In the process of constructing infectious clones of PRRSV, early research mainly adopted the establishment of a virus rescue system by placing clones containing the full-length cDNA of the PRRSV genome under a prokaryotic transcription promoter such as a phage T7 or SP6 promoter. The necessity to generate full-length RNA PRRSV transcripts by in vitro transcription, however, means that this process has many operational limitations. To circumvent this, we combined a BAC-based system with homologous recombination technology to construct a full-length cDNA infectious clone of PRRSV. This system offers several advantages over similar systems. First, because the BAC plasmid can accommodate up to 350 kb of foreign DNA, it can be used to clone large foreign genes. It is also suitable for the construction of infectious clones of viruses with large genomes. Second, CMV is widely recognized as the most powerful promoter for initiating eukaryotic gene expression. A BAC construct made by placing the clone of the full-length viral genome under the control of the CMV promoter can be used directly to transfect eukaryotic cells without in vitro transcription, thereby saving time. Third, the use of homologous recombination technology eliminates the need for restriction enzyme sites, greatly improving the efficiency of construction of full-length cDNA clones and reducing costs in the process.

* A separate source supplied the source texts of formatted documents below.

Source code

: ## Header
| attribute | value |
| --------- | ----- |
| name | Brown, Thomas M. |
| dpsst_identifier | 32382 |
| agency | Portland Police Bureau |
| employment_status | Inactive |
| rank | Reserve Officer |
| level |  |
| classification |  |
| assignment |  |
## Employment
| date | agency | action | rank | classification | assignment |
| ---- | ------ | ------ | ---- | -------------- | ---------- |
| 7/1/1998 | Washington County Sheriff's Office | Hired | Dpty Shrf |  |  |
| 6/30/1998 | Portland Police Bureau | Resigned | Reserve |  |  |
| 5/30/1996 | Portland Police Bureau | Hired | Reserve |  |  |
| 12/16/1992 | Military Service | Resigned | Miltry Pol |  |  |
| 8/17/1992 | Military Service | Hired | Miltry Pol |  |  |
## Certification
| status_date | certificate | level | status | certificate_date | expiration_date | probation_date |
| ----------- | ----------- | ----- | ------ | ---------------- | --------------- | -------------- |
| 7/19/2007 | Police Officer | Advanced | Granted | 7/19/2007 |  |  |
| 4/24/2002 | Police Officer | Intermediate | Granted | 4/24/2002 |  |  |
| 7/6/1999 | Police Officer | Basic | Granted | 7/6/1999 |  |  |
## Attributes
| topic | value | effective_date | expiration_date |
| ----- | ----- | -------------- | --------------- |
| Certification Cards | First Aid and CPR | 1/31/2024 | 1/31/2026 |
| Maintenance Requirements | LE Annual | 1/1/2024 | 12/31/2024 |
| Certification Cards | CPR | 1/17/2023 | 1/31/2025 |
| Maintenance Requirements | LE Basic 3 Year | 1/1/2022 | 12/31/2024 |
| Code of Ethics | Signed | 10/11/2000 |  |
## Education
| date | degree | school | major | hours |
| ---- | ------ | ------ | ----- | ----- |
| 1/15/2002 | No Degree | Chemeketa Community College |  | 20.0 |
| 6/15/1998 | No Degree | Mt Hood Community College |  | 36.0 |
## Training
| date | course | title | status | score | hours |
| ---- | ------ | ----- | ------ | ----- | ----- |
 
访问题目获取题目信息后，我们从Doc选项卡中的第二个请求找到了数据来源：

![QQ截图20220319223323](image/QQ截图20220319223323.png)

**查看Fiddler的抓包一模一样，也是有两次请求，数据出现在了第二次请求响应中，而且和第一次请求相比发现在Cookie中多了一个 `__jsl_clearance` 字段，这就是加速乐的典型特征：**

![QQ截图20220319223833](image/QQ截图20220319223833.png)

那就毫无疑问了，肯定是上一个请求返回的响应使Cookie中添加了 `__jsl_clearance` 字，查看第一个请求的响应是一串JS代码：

The ability to construct full-length infectious cDNA clones mainly hinges on whether a faithful whole-genome fragment can be obtained for the virus of interest. In the case of PRRSV, because its genome is relatively large, obtaining a full-length cDNA sequence is difficult. Therefore, we avoided introducing gene mutations and deletions during the construction of the full-length infectious cDNA clones by dividing the whole genome from the HP-PRRSV GDzj strain into four fragments during the construction process. High-fidelity enzymes were used for amplification to reduce the number of mutations during the RT-PCR process. To ensure the fidelity of the constructed infectious molecular clone, we also sequenced the full length of the plasmid. Thus, we successfully constructed a full-length infectious clone from the GDzj strain, and a virus (RvGDzj) was rescued. It is worth noting also that in the present study the rescued recombinant PRRSV and the parental virus displayed similar proliferation ability in vitro. This infectious clone thus provides a powerful tool for further investigating the pathogenesis of PRRSV.

In summary, we isolated a PRRSV strain GDzj from lung tissue from a pig with suspected PRRS infection. In experimental challenge infections of weaned piglets, this virus caused severe fever, difficulty in breathing, loss of appetite, and other clinical manifestations in the piglets and some infections were fatal. Necropsy revealed the presence of lesions in the lung tissue and hilar lymph nodes. Our next experiments, which involved constructing a full-length cDNA infectious clone of GDzj using the BAC system, showed that the rescued virus displayed in vitro proliferation characteristics similar to those of the parental PRRSV. The outcome of our research not only provides a useful reverse genetics platform for exploring the pathogenesis of HP-PRRSV but also lays a foundation for exploring and studying other RNA viruses with even larger genomes.